In scenario number two, the woman is confident (still beautiful, of course) and self-sufficient, with a name like Charlie or Sam (something befitting of a woman who defies traditional gender roles) who is still damaged, but not as weepy as Shanna, and who hates men until she meets the one who’s witty enough and sensitive enough to make her feel again. And that’s where quirky, artsy, and always funny man number two (let’s call him Remy) comes in, whose heart has been broken by carbon-copy blondes who can’t appreciate his love of art or passion for playing the guitar. He happens to run into Sam, spilling coffee on her high powered low-cut suit or something equally choreographed, and he sees the real woman underneath, the woman who, as a little girl, had dreams of making pottery or helping orphans, and doesn’t really care about her 6 figure paycheck. Remy helps Sam loosen up and Sam in turn helps Remy see his potential and in the end they both succeed and fall in love.

Happily ever after. The end. Lights out.

I fall victim to these scenarios all the time, whether they play out in a book, on a screen or in my head. Then as soon as I’m done dreaming, watching or reading these scenarios, the blinding lights of reality send my mind crashing back to where I really am: single, lonely, and wondering what the hell I’m doing with my life. Or as it happened last Monday, standing in a library, clutching a math book, and still staring at Mr. Gorgeous.

I don’t know who he was, but he reminded me of why I hate being single. Before I could stop myself, I started envisioning how cool it would be to date someone who loved reading as much as I did; who would understand my obsession with David Sedaris and my love of the way new books smell.

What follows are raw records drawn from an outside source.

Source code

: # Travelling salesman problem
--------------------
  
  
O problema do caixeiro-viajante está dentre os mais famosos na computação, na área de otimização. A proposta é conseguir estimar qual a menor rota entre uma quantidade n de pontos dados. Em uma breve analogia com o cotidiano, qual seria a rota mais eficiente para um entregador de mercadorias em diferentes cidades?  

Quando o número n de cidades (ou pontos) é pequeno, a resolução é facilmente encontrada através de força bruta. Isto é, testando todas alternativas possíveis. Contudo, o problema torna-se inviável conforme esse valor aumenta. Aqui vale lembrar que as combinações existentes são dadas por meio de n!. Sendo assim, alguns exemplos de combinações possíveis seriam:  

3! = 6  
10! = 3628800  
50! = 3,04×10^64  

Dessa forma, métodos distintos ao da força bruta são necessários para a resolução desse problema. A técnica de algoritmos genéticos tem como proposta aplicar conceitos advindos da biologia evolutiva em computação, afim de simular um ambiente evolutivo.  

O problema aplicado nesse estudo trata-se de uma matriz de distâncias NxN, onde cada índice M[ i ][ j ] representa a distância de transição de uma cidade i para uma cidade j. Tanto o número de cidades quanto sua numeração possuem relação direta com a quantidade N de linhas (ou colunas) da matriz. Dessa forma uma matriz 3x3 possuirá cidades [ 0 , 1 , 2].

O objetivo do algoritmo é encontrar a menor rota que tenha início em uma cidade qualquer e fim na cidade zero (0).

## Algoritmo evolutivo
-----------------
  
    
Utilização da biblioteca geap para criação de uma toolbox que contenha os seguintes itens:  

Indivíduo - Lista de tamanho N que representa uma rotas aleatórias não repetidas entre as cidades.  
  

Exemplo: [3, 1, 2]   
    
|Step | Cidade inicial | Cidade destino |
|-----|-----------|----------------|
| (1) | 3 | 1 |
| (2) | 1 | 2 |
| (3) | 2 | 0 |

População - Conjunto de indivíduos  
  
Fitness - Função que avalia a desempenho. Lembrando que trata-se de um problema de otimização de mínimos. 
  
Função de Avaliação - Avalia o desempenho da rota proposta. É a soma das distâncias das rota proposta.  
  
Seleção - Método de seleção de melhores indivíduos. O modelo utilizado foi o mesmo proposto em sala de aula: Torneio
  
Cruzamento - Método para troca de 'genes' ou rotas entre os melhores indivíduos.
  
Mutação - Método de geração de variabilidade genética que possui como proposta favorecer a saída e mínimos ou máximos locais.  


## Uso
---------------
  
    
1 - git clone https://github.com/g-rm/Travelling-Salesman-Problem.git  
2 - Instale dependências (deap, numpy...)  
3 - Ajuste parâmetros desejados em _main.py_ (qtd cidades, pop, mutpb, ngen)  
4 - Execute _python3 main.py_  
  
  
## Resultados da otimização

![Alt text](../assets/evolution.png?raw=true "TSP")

For so long I have been hiding and pretending, all the while waiting, for this person. Not for library boy specifically, but what he represents. It’s such an awful feeling sometimes, this waiting. It’s not that I think about it all the time or that I’ve stopped living just to wait for it. I live my life and have fun, but the feeling is always there in the back of my mind. Like the old leaky faucet, drip drip dripping a reminder that I’m still alone no matter how many people I surround myself with. Usually, I ignore it enough to enjoy my life anyway. Because really, I don’t need a significant other right this second to make life worth living.

Still…

I hope and pray that there is someone out there for me. I live for hope. That’s all I have. It’s the only thing I have the power to possess or destroy. No one can take it from me. At the end of the day when I’m mulling over everything my life has become and everything it will never be, hope is what gets me through.